After the storage module is complete, about 4,000 items will be moved daily during a 30-month period.
"All of these are things that are less frequently called for," Dalrymple said.
The storage module will help the library preserve its materials because the temperature and humidity of the storage facility can be controlled. At the library's Capitol Hill site, Dalrymple said, books are stored at room temperature.
No reading room
The facility at Fort Meade will have a staff of six to 12 employees, and twice-daily deliveries of requested materials will be made to the library.
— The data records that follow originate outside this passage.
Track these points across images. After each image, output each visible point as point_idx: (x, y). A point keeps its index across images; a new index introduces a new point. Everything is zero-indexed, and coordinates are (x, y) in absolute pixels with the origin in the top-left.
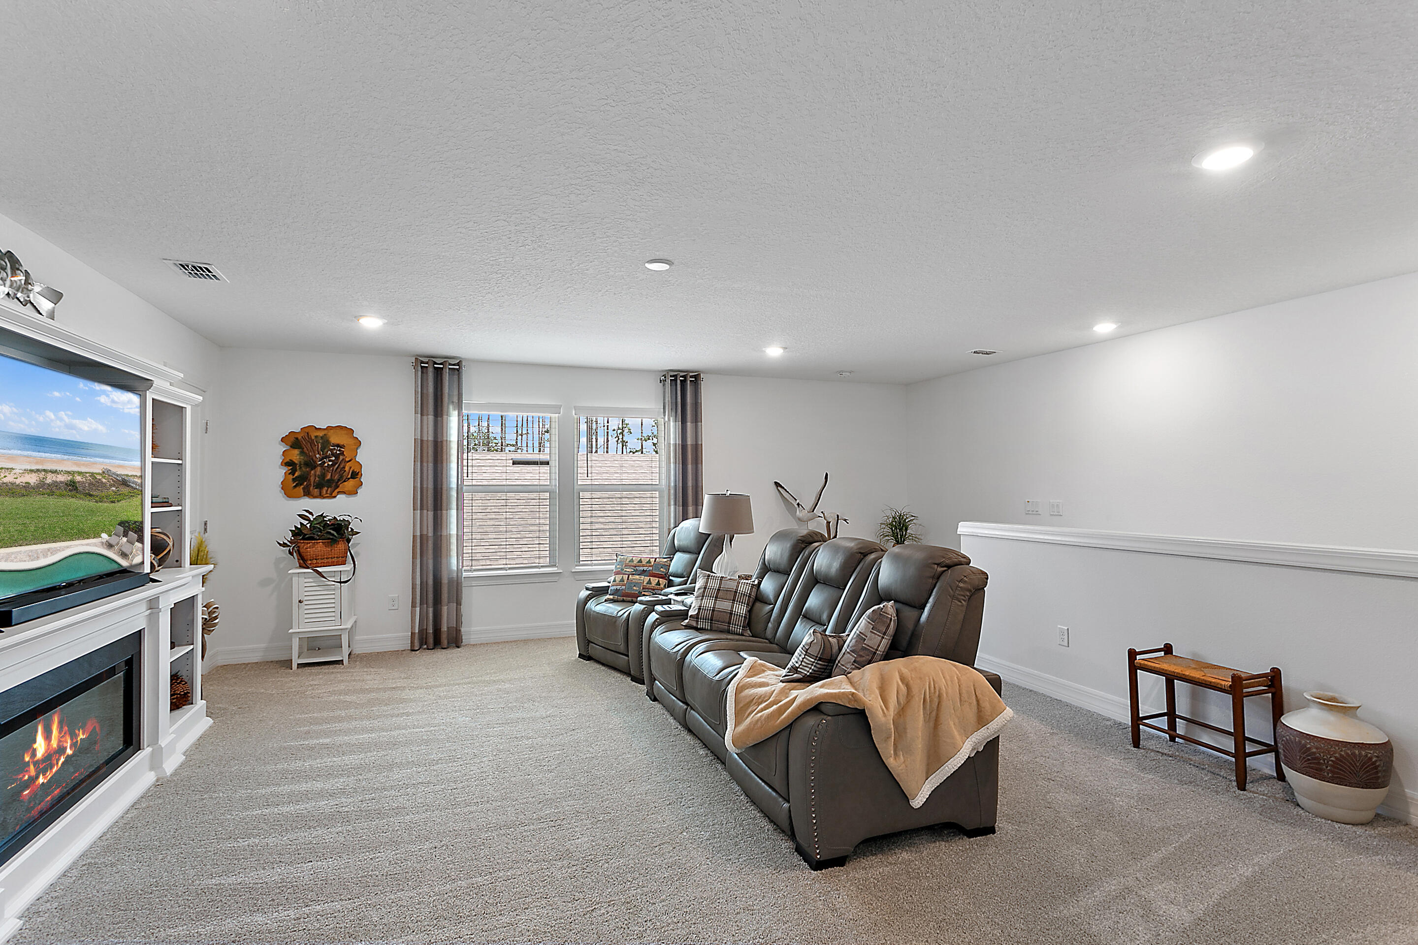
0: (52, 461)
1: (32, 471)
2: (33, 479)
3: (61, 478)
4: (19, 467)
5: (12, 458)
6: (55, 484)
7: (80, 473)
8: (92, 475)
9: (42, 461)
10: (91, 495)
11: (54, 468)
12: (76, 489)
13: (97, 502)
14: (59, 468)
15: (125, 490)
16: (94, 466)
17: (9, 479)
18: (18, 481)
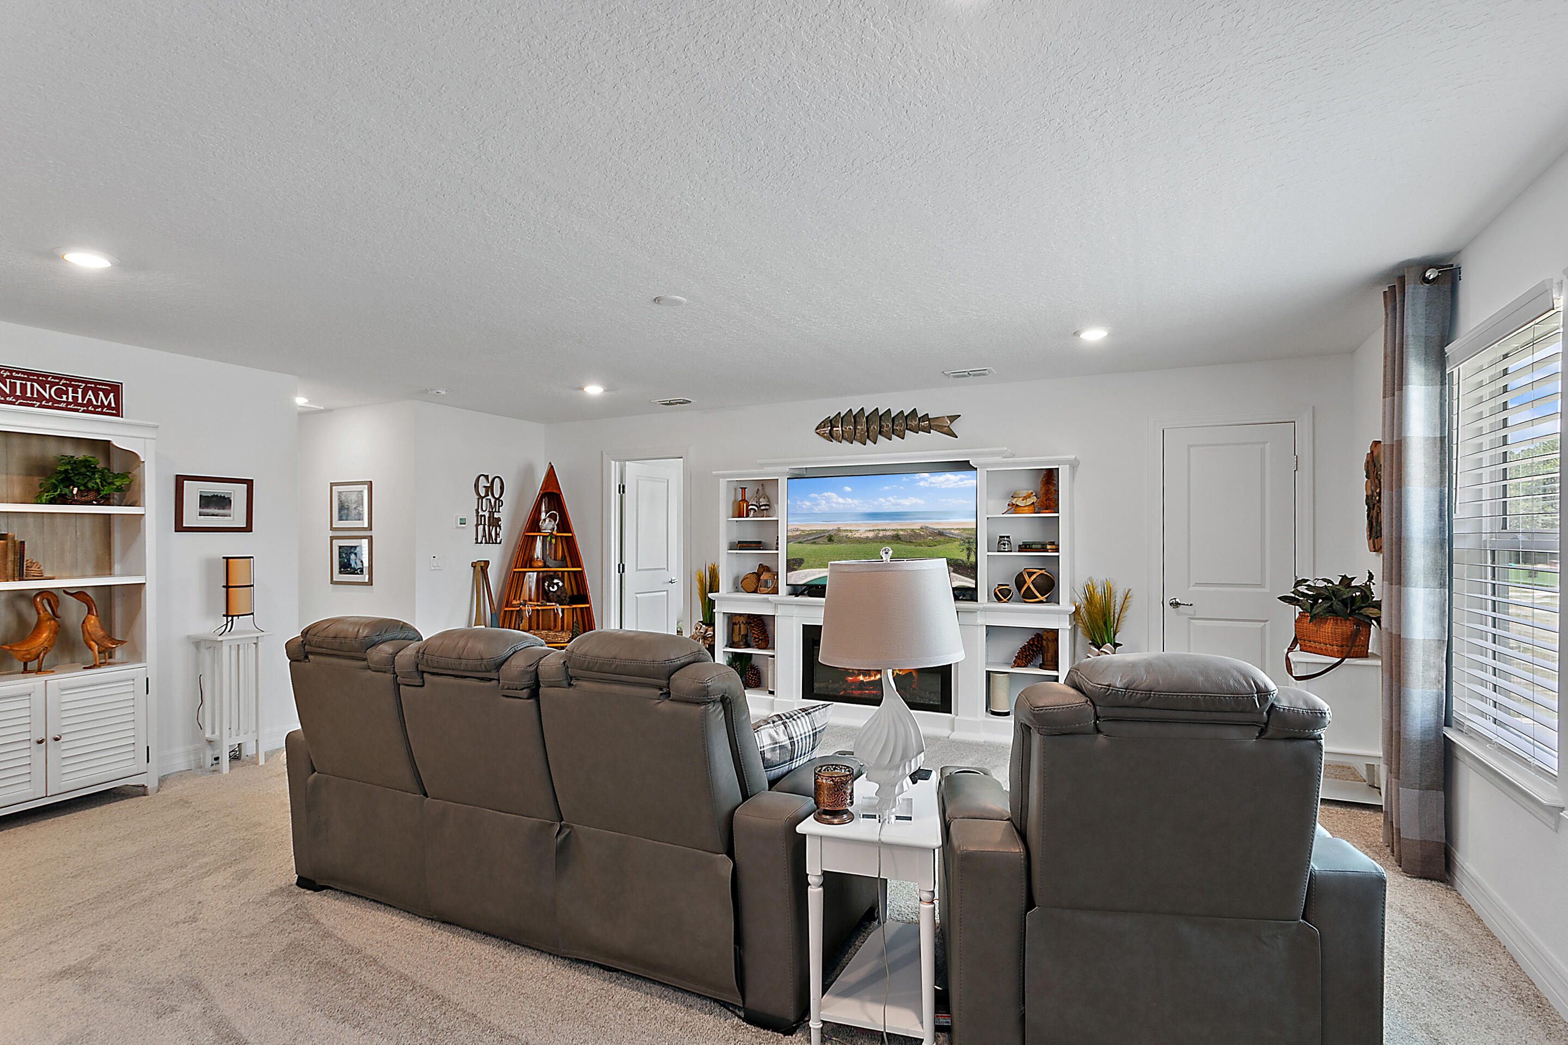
0: (883, 524)
1: (870, 531)
2: (871, 535)
3: (888, 533)
4: (863, 529)
5: (858, 525)
6: (884, 537)
7: (902, 530)
8: (913, 530)
9: (877, 525)
10: (910, 542)
11: (884, 528)
12: (900, 538)
13: (916, 546)
14: (887, 528)
15: (942, 539)
16: (916, 525)
17: (857, 535)
18: (862, 536)
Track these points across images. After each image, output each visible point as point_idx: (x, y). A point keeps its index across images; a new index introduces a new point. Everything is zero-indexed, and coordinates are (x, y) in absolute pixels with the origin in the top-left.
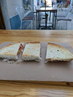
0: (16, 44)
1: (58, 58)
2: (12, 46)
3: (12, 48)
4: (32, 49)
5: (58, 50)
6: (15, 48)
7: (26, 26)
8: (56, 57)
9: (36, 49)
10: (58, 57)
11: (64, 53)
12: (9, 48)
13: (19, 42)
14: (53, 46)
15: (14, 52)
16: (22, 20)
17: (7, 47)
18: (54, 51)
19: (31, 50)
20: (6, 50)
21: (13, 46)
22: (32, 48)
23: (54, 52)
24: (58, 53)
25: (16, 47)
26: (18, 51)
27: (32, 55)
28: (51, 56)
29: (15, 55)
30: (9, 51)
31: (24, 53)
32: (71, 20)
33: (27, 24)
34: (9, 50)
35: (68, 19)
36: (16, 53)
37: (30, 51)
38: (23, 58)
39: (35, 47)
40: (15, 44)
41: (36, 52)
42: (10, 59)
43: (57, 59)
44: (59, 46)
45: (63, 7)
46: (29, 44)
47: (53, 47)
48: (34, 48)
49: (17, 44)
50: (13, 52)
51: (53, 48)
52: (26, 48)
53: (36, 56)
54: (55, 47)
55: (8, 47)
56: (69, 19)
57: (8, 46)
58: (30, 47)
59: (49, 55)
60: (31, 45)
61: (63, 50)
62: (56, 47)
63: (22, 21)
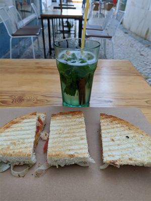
0: (26, 118)
1: (130, 159)
2: (16, 125)
3: (19, 132)
4: (68, 133)
5: (128, 137)
6: (25, 132)
7: (24, 48)
8: (126, 157)
9: (77, 134)
10: (131, 156)
11: (142, 145)
12: (12, 133)
13: (33, 114)
14: (114, 122)
15: (25, 145)
16: (13, 35)
17: (6, 131)
18: (117, 138)
19: (65, 137)
20: (5, 138)
21: (19, 125)
22: (66, 131)
23: (119, 140)
24: (130, 145)
25: (27, 128)
26: (34, 139)
27: (72, 153)
28: (114, 153)
29: (30, 155)
30: (11, 143)
31: (51, 148)
32: (111, 37)
33: (26, 44)
34: (12, 138)
35: (106, 35)
36: (30, 147)
37: (63, 139)
38: (49, 162)
39: (74, 127)
40: (23, 119)
41: (79, 144)
42: (17, 164)
43: (130, 163)
44: (128, 123)
45: (104, 9)
46: (58, 118)
47: (115, 126)
48: (72, 131)
49: (28, 120)
50: (22, 143)
51: (113, 128)
52: (53, 130)
53: (82, 156)
54: (118, 125)
55: (9, 130)
56: (108, 34)
57: (7, 127)
58: (62, 128)
59: (110, 150)
60: (64, 121)
61: (137, 135)
62: (121, 127)
63: (12, 37)
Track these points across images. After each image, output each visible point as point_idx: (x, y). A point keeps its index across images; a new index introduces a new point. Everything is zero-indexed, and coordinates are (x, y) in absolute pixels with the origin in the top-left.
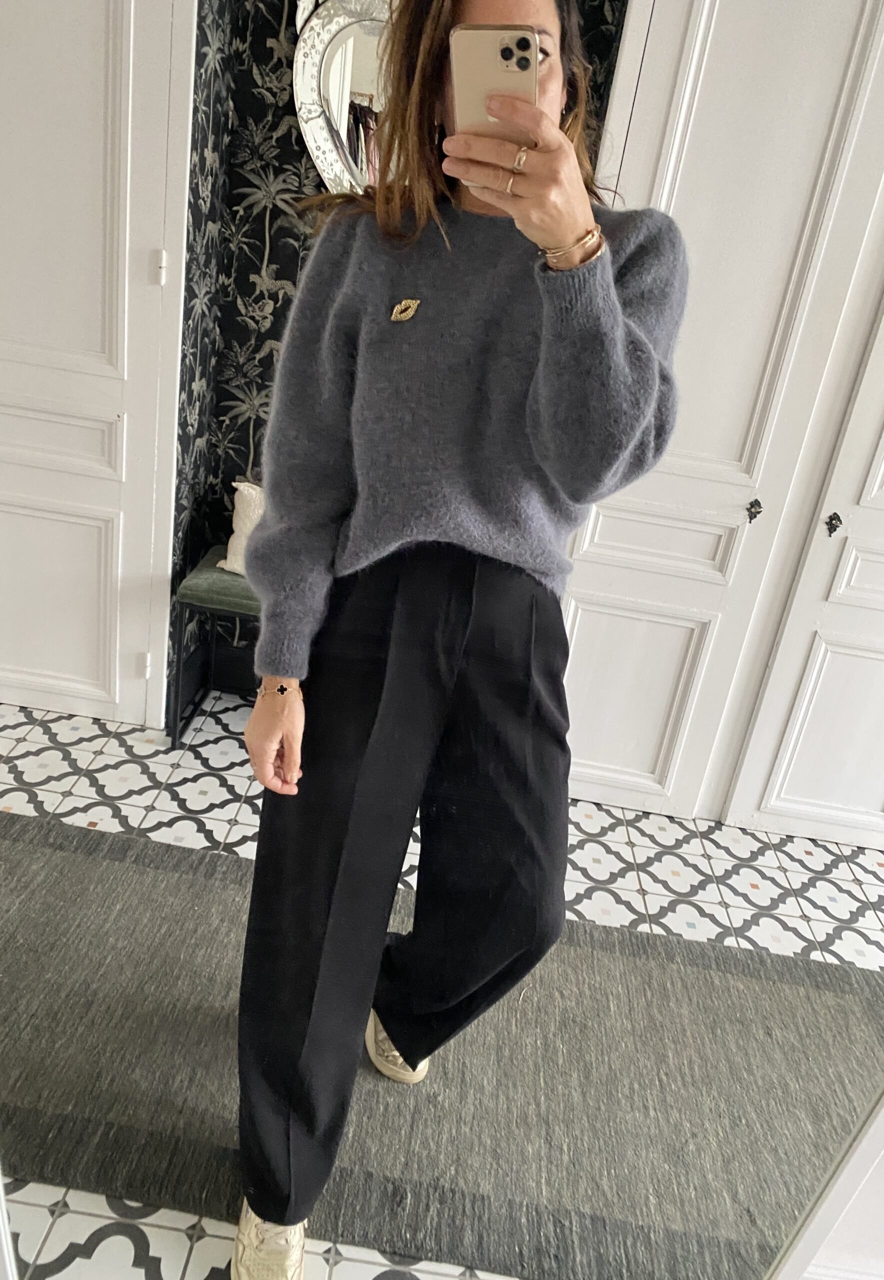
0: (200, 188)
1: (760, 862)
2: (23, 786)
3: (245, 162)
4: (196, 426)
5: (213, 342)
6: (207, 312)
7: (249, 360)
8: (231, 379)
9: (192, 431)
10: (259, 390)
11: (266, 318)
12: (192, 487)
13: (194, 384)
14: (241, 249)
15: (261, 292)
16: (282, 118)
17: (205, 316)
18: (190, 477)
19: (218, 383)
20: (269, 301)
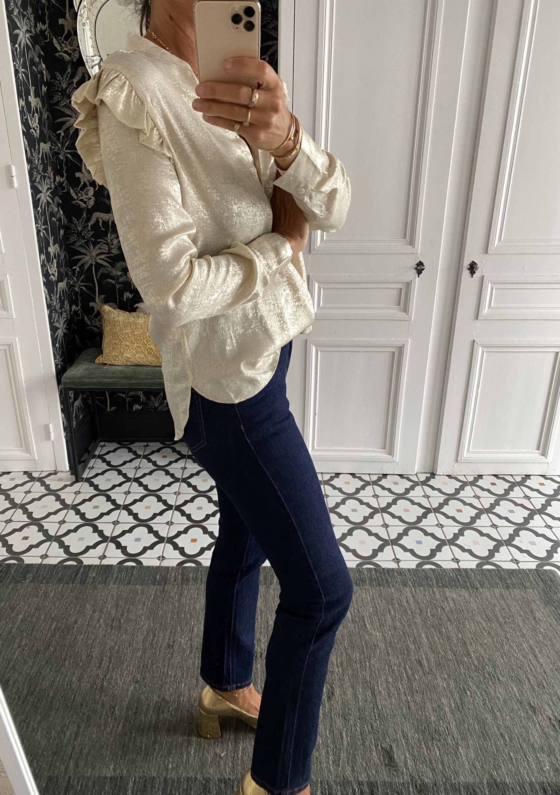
0: (30, 122)
1: (462, 494)
3: (59, 101)
4: (56, 275)
5: (60, 220)
7: (84, 228)
8: (75, 242)
9: (53, 278)
10: (94, 246)
11: (91, 199)
12: (61, 314)
13: (49, 248)
14: (67, 157)
15: (84, 182)
16: (77, 69)
17: (50, 203)
18: (58, 307)
19: (67, 246)
20: (90, 188)
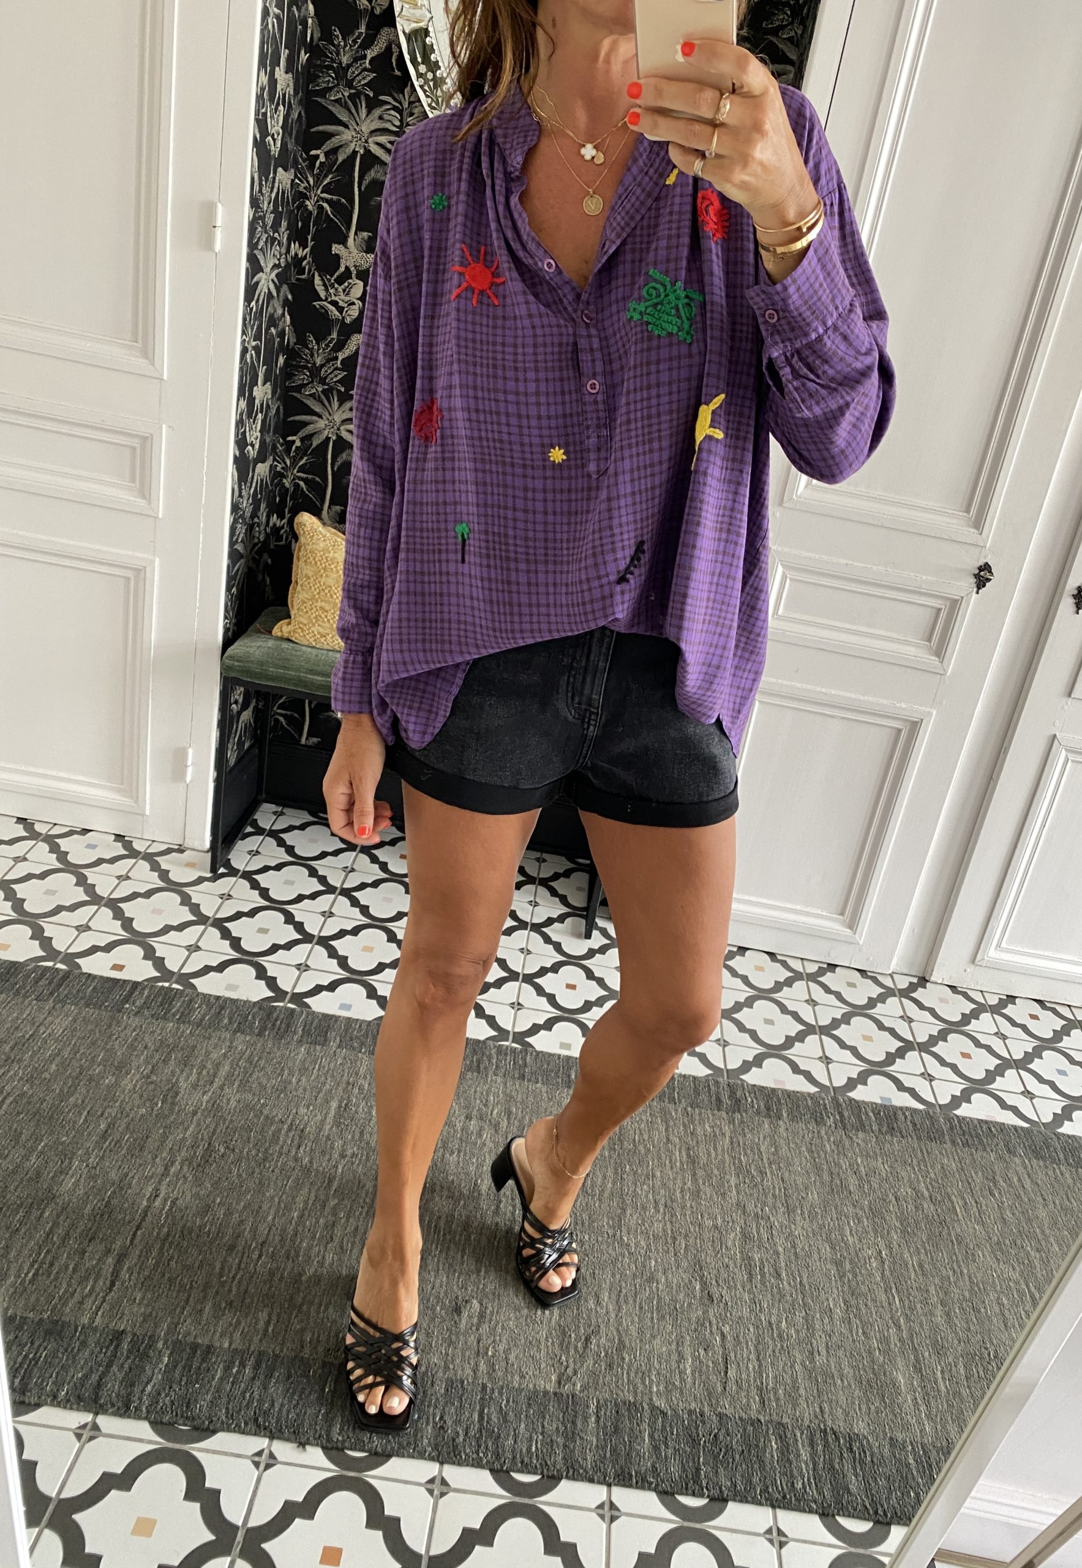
0: (269, 120)
1: (975, 1026)
2: (23, 915)
3: (331, 89)
4: (257, 446)
5: (282, 334)
6: (275, 294)
7: (328, 361)
8: (304, 386)
9: (252, 452)
10: (341, 403)
11: (353, 304)
12: (250, 528)
13: (255, 388)
14: (321, 208)
15: (347, 268)
16: (378, 32)
17: (273, 297)
18: (248, 514)
19: (287, 390)
20: (358, 281)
Because no reading room will be built as part of the Meade storage facilities, material will be available to the public only at the Library of Congress in Washington.
Materials ordered in the morning will be available in the afternoon, and orders taken in the afternoon will be processed the next morning, Dalrymple said.
The military base was chosen as the site for the storage modules because of its proximity to Washington -- about a 30-minute drive, Dalrymple said.
The library has been renting storage space in Landover and Suitland in Prince George's County, and at Wright-Patterson Air Force Base in Dayton, Ohio.
The Library of Congress will be joining other federal agencies, such as the Environmental Protection Agency, with facilities on the 5,415-acre military base.
Civilians outnumber military personnel on the base, which once was an active combat support center.
The Army gave the office of the Architect of the Capitol 100 acres on the base in 1994. Congress appropriated $4.7 million for the library project.
Dalrymple said there will be 13 buildings, each with four storage modules and accompanying office and loading facilities.
"We're looking at building approximately every two years," Dalrymple said. "It will be a 50-year project."